I would use Acronis for making complete image backups to a NAS (RAID 1 or 5) and an online backup (which acronis also does now as well) for everyday files/documents.

A good NAS will have locking doors and with the correct permissions you don't have to worry about someone erasing it. Also, since all it needs is a network connection and power, you can put it somewhere inconspicuous.


----------



## PK-her0 (Sep 17, 2007)

awesome!!! is it difficult to configure? does it work with AD? hey srhoades would it also work over a vpn...i need to do this in the near future...about 300GB of data needs to go from an office to a bosses house...would NAS befit this? they are not as expensive as they used to be either are they?


----------



## karlhaywood (Jan 17, 2010)

Why take the data from the office to the bosses house? If you use the NAS Drive you can leave it at the office and the boss can use FTP to connect to the drive from home and access all the files and folders. They are so easy to setup and very secure.

I use my NAS as a dedicated server with a MySql database on there i have probably 20 users in different locations connected to the drive, the upload speed is great. I have no problems with it at all.

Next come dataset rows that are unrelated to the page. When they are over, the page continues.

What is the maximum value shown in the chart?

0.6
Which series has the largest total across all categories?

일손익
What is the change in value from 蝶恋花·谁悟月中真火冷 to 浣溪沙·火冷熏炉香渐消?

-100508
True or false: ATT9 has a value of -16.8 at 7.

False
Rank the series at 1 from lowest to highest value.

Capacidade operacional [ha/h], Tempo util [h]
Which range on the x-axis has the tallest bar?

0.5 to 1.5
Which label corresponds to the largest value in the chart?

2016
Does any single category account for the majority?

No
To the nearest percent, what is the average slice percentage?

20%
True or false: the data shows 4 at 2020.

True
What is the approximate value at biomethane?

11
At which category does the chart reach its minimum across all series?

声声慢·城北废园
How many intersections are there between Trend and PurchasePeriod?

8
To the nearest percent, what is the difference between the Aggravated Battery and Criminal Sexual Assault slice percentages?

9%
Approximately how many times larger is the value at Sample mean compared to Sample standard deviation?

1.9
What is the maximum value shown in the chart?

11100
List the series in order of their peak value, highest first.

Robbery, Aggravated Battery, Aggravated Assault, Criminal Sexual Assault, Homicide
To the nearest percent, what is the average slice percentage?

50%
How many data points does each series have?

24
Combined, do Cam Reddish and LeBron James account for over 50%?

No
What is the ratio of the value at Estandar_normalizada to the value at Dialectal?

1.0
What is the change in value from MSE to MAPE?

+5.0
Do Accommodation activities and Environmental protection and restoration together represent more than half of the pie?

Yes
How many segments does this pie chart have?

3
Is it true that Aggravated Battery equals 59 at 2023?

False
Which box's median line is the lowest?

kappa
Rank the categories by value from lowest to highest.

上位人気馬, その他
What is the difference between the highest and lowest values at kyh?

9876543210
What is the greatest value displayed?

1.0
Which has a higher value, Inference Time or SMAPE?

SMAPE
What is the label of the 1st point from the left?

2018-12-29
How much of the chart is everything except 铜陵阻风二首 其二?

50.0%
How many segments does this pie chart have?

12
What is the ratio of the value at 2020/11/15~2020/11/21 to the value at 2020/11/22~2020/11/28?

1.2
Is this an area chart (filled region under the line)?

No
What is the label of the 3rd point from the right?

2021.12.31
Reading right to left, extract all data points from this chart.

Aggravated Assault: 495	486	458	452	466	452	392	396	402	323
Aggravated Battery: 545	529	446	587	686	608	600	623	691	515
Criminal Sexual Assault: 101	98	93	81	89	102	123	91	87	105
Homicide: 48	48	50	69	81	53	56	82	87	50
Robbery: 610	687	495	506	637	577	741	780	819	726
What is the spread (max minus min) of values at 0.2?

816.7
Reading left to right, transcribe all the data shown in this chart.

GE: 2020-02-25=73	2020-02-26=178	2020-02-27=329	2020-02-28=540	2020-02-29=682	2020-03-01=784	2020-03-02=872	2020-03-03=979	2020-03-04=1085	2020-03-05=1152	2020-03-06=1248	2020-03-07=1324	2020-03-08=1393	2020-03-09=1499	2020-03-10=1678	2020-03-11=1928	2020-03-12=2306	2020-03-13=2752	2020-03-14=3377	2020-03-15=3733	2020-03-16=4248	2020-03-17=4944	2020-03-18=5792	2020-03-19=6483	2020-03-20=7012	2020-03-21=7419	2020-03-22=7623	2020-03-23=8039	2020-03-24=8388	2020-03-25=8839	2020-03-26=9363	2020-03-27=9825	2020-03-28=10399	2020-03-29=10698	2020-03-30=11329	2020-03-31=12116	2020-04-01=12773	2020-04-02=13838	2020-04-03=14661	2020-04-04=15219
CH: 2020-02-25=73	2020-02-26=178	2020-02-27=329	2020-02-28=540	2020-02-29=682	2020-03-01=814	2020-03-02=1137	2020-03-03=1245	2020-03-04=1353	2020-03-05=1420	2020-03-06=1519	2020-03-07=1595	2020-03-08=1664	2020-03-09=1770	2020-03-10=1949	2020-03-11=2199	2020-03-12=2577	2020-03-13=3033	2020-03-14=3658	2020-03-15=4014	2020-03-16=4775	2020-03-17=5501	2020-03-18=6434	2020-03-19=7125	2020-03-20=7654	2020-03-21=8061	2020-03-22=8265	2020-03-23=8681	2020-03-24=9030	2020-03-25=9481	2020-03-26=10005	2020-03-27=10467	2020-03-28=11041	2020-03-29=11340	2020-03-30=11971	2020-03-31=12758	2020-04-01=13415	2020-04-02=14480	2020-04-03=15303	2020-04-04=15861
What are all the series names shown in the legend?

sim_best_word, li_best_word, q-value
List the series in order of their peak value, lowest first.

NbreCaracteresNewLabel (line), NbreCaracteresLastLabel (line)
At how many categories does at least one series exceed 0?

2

Check this one out, it also works as a client in an active directory domain

http://www.ebuyer.com/product/189996?utm_source=google&utm_medium=products


----------



## srhoades (May 15, 2003)

I like the Netgear ReadyNAS products. It has X raid which means it supports adding disks on the fly and will automatically increase the size of the RAID once all the disks have been replaced with larger disks.


----------



## PK-her0 (Sep 17, 2007)

hi karl i think you forgetting a few factors...theft and fire!!! thats why i want it off site...


----------



## Rockn (Jul 29, 2001)

The reason to take it off site would be an extra layer of protection, not to give the boss access to the files. I have used Acronis for offsite backup and it seems to work well. It does matter what you want to go offsite as far as mission critical data. Who cares if someone's personal pictures get blown out or not backed up. To an offsite backup I would only vault mission critical stuff...period.


----------